Reimbursements received for out-of-pocket expenses incurred are reported as revenue in the financial statements in accordance with Emerging Issues Task Force No. 01-14, “Income Statement Characterization of Reimbursements received for ‘Out-of-Pocket’ Expenses Incurred.”
As requested by the Staff, we will revise our future filings to clearly disclose these matters.
-Stock-Based Compensation, page F-10
6. We note that you use the Black Scholes model to determine the fair value of your stock options for the year ended December 31, 2006. Please revise your future filing to disclose how you determined the assumptions utilized with the model including your expected volatility. Refer to the guidance in paragraphs A240-242 of SFAS 123 R) and SAB Topic 14.
Response:
The fair value of our stock options grants is determined on the grant date using assumptions for risk free interest rate, the expected term, expected volatility, and expected dividend yield. The risk free interest rate is based on U.S. Treasury zero-coupon yield curve over the expected term of the option. The expected term assumption is primarily based on our historical data related to exercise and post-vesting cancellation information, which is expected to be similar to future results. Since we have limited historical volatility information, we base our expected volatility on the historical volatility of similar entities whose share prices are publicly available. In making our determination as to similarity, we considered the industry, stage of life cycle, size, and financial leverage of such other entities. Our model includes a zero dividend yield assumption, as we have not historically paid nor do we anticipate paying dividends on our common stock. Our model does not include a discount for post-vesting restrictions, as we have not issued awards with such restrictions. The periodic expense is then determined based on the valuation of the options, and at that time an estimated forfeiture rate is used to reduce the expense recorded. Our estimate of pre-vesting forfeitures is primarily based on our historical experience and is adjusted to reflect actual forfeitures as the options vest.
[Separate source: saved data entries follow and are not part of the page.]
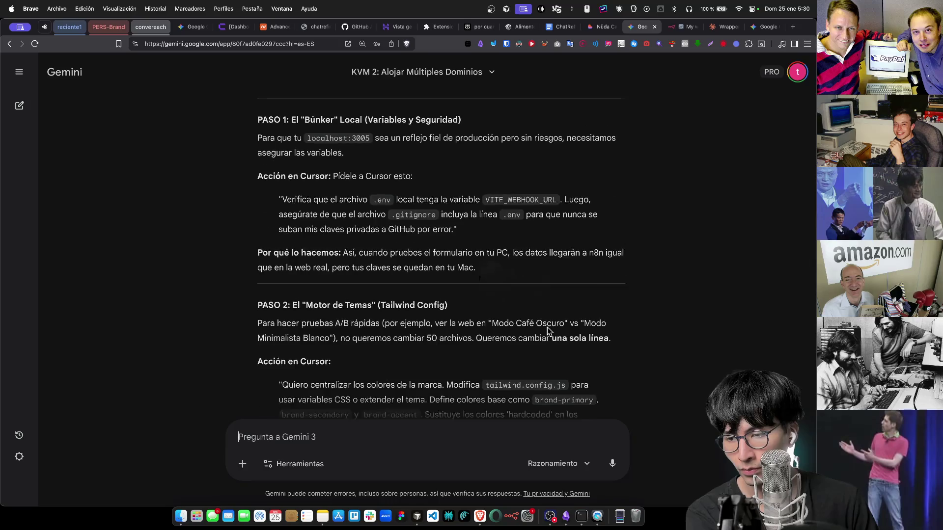
{"action": "scroll", "coordinate": [547, 327], "scroll_direction": "down", "scroll_amount": 2}
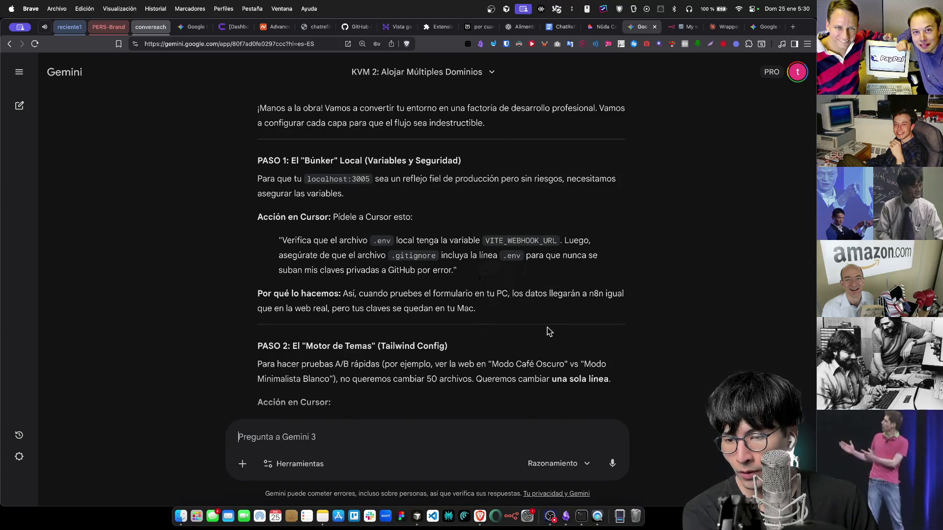
{"action": "scroll", "coordinate": [547, 327], "scroll_direction": "down", "scroll_amount": 17}
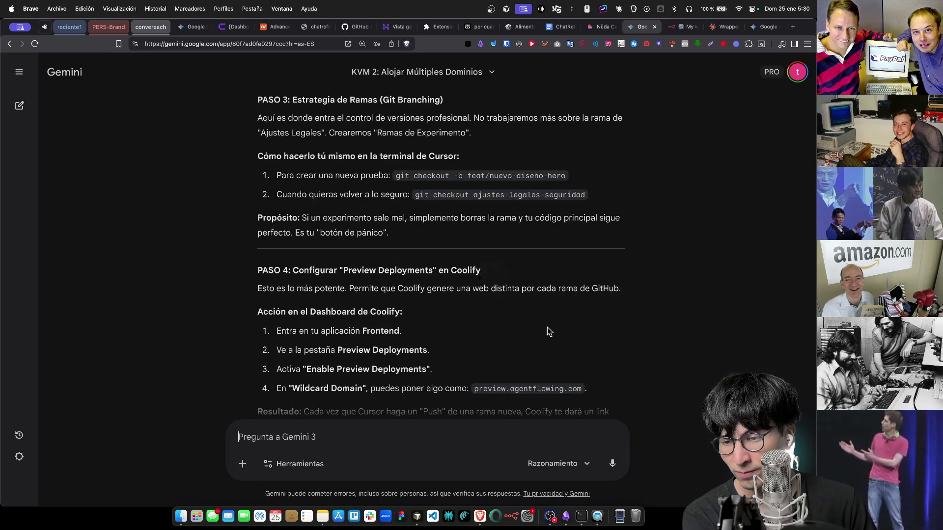
{"action": "scroll", "coordinate": [547, 327], "scroll_direction": "up", "scroll_amount": 6}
As requested by the Staff, we will revise our future filings to clearly disclose these matters.
7. In future filings please provide the disclosures in Question 5 of SAB Topic 14.D.1, SEC Release No. FR-60 and Section V, “Critical Accounting Estimates,” in SEC Release No. FR-72 related to your stock option plans and employee stock purchase plan.
Response:
As requested by the Staff, we will revise our future filings to include this further clarification of the Critical Accounting Policies in our MD&A, as outlined in item 6., above.
Note 7. Equity Transactions, page F-16
8. We note that you have issued Series A convertible preferred stock and warrants to purchase common stock. In order to enhance an investors' understanding as it relates to these equity instruments, please revise in your future filings how you determined the classification of the instrument and the accounting associated with each instrument including any embedded derivatives in order to comply with US GAAP. Refer to the guidance in EITF Topic D-98, SFAS 133, EITF 00-19, and EITF 00-27, and EITF 98-5.
Response:
In accordance with EITF Topic D-98, “Classification and Measurement of Redeemable Securities,” the Series A convertible preferred stock (“Preferred Stock”) was classified as an equity instrument since ordinary liquidation events, which involve the redemption and liquidation of all equity securities, should not result in a security being classified outside of permanent equity. Accordingly, the Preferred Stock was classified as permanent equity.
The conversion feature of the Preferred Stock and warrants to purchase common stock were evaluated in accordance with SFAS 133, “Accounting for Derivative Instruments and Hedging Activities” and EITF 00-19, “Accounting for Derivative Financial Instruments Indexed to, and Potentially Settled in, a Company's Own Stock,” and were determined to be equity instruments. The characteristics of these financial instruments which allowed for equity treatment are as follows: (1) the contract permits us to settle in unregistered shares; (2) we have sufficient authorized and unissued shares available to settle the contract after considering all other commitments that may require the issuance of stock during the maximum period the derivative contract could remain outstanding; (3) the contract contains an explicit limit on the number of shares to be delivered in a share settlement; and, (4) there are no required cash payments to the counterparty in the event we fail to make timely filings with the SEC.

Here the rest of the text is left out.